The MAP® test is a growth assessment given to K–12 students that provides data to help teachers teach, students learn, and administrators lead. As students approach the spring MAP test, their teachers are helping them prepare. Parents can also play a role in helping their child get ready for the test and this post provides some tips. First, if parents have questions about the MAP test, what it is, and how it works, we’ve posted a couple of blogs that can answer many of their questions:
Answers to the Top 6 Questions Parents Ask About the MAP Test
Answers to Six (More) Questions Parents Ask About the MAP Test
To help your child prepare for the MAP test, here are 20 things parents can do: To Prepare for Testing
Meet with your child’s teacher as often as needed to discuss his or her progress. Ask about activities you and your child can do at home to help prepare for tests and improve your child’s understanding of schoolwork. Parents and teachers working together benefits students.
Provide a quiet, comfortable place for studying at home without distractions from TV or electronic devices.
Make sure that your child is well rested on school days and especially the day of a test. Children who are tired are less able to pay attention in class or handle the demands of a test.
Give your child a well-rounded diet. A healthy body leads to a healthy, active mind.
To Prepare for Language
Talk to your child and encourage him or her to join in conversation during family activities.

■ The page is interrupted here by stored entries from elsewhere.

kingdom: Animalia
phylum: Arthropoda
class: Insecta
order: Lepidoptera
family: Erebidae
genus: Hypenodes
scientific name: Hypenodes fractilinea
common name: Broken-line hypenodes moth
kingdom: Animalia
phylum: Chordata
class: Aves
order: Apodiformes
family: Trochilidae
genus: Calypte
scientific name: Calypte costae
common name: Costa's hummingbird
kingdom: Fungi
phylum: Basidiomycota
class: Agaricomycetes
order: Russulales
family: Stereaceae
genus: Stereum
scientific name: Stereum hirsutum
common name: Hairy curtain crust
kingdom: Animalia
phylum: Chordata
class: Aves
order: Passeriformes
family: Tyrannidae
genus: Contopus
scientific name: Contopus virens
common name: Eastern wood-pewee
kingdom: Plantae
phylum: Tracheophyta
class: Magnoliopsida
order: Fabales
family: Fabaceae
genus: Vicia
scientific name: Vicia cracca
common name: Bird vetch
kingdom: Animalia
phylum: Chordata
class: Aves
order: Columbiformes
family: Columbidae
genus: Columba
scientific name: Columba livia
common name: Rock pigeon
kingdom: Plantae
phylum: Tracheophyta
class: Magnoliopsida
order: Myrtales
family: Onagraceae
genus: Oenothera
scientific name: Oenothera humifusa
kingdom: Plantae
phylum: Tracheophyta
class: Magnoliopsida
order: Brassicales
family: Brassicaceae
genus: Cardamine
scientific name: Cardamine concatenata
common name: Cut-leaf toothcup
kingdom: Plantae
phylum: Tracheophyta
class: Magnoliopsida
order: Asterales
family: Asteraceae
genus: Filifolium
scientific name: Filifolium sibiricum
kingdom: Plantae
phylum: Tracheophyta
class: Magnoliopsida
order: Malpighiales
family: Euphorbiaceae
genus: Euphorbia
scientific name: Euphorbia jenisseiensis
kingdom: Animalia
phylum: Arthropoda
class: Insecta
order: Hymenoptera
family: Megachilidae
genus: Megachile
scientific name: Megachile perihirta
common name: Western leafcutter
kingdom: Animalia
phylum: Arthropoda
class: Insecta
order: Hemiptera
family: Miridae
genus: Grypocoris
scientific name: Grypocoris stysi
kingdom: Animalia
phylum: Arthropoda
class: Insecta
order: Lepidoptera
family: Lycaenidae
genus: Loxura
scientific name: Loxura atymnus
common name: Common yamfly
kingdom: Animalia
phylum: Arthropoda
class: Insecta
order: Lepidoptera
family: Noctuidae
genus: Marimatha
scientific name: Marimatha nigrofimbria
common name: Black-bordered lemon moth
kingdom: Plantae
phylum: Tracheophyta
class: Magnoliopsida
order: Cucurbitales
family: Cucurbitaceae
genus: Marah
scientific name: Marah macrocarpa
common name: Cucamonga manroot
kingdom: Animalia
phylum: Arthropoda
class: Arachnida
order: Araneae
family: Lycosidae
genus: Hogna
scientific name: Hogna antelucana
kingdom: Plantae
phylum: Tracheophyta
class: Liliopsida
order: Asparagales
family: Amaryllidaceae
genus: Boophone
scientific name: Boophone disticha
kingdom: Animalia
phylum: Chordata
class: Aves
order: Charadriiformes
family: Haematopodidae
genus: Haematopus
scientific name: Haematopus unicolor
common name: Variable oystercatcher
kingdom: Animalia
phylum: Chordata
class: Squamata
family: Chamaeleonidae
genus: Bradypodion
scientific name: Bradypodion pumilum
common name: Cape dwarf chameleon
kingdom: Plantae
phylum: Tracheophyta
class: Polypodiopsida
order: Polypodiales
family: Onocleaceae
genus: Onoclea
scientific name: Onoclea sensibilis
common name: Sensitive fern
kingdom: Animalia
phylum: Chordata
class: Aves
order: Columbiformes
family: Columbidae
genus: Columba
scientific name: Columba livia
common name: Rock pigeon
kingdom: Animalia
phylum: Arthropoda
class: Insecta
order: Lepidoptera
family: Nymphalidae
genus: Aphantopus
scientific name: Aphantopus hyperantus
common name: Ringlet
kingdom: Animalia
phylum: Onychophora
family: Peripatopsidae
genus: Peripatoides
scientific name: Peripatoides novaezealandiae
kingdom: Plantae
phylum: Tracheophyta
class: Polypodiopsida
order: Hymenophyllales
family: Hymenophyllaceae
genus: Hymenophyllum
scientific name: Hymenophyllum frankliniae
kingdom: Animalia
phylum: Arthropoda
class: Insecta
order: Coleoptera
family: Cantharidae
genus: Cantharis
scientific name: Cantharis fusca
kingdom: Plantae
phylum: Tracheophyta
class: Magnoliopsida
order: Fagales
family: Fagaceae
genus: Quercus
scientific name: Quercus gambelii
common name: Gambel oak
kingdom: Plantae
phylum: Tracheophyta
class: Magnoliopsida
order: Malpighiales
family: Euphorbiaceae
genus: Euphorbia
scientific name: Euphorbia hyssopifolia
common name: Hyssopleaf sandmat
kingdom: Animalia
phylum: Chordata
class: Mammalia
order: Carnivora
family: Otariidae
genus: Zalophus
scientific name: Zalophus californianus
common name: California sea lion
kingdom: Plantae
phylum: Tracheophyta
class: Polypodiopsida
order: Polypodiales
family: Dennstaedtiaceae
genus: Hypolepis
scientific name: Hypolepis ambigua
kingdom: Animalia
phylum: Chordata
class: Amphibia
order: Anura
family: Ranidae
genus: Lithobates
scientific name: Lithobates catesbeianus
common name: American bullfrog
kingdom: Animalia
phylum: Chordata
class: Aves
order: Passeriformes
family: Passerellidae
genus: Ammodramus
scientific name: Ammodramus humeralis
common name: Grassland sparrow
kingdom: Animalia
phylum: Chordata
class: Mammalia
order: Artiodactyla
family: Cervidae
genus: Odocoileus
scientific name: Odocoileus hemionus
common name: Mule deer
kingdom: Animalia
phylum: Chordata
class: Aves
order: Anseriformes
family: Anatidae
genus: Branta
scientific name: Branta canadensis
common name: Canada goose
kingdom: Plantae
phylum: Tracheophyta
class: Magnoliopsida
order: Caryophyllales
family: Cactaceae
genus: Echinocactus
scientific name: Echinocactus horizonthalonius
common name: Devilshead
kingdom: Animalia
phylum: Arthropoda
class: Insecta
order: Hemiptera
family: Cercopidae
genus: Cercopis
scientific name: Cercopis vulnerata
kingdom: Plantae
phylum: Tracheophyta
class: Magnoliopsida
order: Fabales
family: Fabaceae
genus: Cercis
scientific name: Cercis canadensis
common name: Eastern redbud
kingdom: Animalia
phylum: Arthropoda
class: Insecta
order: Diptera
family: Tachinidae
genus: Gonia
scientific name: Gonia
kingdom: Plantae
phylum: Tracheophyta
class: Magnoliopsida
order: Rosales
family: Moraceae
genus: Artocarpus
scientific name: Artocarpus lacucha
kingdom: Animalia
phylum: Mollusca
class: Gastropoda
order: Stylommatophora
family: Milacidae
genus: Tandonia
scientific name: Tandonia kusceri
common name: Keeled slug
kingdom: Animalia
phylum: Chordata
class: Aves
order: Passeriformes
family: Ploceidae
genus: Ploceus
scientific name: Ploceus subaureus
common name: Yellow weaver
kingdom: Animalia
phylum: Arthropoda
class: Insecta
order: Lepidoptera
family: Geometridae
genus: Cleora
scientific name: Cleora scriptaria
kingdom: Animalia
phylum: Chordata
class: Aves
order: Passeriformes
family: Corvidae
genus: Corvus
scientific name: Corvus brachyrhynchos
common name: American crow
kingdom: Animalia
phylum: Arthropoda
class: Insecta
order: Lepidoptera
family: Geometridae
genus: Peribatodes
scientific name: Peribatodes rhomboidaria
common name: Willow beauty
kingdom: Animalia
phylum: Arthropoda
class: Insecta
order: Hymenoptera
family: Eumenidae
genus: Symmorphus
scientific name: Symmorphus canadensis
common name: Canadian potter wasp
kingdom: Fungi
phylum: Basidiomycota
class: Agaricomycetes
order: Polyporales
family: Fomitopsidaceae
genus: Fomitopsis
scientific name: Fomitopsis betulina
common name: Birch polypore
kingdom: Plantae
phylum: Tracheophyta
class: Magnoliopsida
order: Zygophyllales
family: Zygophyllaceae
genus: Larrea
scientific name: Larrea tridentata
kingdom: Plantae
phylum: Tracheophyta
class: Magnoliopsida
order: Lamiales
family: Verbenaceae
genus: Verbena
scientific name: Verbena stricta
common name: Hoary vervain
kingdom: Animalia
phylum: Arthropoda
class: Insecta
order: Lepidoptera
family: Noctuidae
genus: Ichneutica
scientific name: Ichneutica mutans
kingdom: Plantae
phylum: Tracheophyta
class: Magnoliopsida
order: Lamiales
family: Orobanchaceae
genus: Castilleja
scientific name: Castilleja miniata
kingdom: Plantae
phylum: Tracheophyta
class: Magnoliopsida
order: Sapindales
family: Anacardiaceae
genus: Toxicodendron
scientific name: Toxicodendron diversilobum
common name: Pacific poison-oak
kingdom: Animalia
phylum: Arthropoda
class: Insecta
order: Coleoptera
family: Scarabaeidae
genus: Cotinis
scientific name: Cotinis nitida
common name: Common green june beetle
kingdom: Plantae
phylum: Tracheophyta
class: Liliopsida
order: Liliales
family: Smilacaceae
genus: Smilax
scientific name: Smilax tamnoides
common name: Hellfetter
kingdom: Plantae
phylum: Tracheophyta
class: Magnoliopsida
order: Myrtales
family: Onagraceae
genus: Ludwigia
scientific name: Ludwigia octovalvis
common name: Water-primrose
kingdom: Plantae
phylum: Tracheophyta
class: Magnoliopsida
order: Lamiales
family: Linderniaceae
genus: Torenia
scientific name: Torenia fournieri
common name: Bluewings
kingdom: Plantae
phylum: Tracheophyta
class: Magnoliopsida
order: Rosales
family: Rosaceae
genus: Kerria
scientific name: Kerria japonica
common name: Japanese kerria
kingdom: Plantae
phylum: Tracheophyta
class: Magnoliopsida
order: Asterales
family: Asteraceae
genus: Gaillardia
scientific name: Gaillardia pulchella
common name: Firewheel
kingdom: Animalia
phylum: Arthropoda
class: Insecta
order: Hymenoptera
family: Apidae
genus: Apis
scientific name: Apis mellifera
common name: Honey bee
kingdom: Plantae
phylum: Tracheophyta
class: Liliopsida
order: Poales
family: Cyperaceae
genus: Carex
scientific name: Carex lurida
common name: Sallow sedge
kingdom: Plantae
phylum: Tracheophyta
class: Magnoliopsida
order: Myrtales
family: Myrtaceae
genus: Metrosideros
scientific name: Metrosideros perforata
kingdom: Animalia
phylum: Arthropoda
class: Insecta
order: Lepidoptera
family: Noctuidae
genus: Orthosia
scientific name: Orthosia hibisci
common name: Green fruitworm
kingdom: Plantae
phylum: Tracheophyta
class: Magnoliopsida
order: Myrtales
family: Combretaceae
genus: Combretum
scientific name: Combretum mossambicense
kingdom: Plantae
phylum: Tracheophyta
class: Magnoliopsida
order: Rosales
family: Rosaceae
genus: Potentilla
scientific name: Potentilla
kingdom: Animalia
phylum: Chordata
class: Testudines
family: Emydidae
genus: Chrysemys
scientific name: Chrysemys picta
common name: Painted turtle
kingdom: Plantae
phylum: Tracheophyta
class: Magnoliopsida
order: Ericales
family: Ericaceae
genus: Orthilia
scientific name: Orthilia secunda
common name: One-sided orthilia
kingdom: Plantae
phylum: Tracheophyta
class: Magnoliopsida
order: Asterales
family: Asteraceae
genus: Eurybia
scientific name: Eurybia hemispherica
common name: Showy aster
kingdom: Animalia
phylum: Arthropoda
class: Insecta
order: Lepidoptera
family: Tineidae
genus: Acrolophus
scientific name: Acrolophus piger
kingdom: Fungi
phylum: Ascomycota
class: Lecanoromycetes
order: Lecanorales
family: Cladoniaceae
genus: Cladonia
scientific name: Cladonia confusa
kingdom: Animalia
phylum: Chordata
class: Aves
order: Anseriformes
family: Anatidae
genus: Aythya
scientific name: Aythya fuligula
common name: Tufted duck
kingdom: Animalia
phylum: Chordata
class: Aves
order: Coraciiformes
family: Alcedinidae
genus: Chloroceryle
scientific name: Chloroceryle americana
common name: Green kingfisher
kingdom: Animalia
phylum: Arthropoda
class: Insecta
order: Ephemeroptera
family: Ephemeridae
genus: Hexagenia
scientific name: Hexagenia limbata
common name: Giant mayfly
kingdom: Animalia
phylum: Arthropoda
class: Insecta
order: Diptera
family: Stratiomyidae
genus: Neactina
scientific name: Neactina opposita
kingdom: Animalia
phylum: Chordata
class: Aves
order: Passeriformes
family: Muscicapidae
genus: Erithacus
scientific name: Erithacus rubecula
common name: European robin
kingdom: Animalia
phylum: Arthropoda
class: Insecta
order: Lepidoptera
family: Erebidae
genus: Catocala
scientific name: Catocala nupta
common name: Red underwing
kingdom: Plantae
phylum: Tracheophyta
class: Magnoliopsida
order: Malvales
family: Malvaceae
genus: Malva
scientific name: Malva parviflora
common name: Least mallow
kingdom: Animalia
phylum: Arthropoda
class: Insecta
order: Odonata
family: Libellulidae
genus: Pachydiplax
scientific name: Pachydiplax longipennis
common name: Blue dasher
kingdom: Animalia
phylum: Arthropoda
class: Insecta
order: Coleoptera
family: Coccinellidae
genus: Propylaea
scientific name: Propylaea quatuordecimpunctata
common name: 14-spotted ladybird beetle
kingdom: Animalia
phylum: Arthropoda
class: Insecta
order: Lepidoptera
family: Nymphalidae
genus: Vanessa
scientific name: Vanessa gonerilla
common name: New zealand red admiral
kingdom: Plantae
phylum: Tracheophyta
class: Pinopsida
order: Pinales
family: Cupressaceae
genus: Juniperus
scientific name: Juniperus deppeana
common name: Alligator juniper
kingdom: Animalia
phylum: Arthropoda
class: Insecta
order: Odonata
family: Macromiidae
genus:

Give your child a journal or diary as a gift.
Help your child write a letter to a friend or family member. Offer assistance with correct grammar usage and content.
Select a “word of the week” and encourage your child to use the new word throughout the week.
Plan a special snack or meal and have your child write the menu.
After finishing a chapter in a book or a magazine article, have your child explain his or her favorite event.
To Prepare for Reading
Provide many opportunities for your child to read a wide variety of books, magazines, and other materials. By reading new materials, a child learns new words that might appear on a test. Read aloud to your child, even when your child can read independently. Research shows that this is the most important activity parents can do to increase their child’s chance of reading success.
Make time for frequent visits to the library, and let your child explore books that interest him or her.
Ask your child’s school about a suggested outside reading list or get suggestions from the public library.
Play games like Scrabble® , Spill and Spell™, Scattergories® , and Balderdash™ together.
Work crossword and word search puzzles with your child
To Prepare for Math
Spend time with kids on simple board games, puzzles, and activities that encourage better attitudes and stronger math skills. Even everyday activities such as playing with toys in a sandbox or in a tub at bath time can teach children math concepts such as weight, density, and volume.
Encourage children to solve problems. Provide assistance, but let them figure it out themselves. Problem solving is a lifetime skill.
The kitchen is filled with tasty opportunities to teach fractional measurements, such as doubling and dividing cookie recipes.
Point out ways that people use math every day to pay bills, balance their checkbooks, figure out their net earnings, make change, and tip at restaurants. Involve older children in projects that incorporate geometric and algebraic concepts such as planting a garden, building a bookshelf, or figuring out how long it will take to drive to your family vacation destination.
Children can learn to read and interpret charts and graphs such as those found in daily newspapers. Collecting and analyzing data will help your child draw conclusions and become discriminating a reader of numerical information.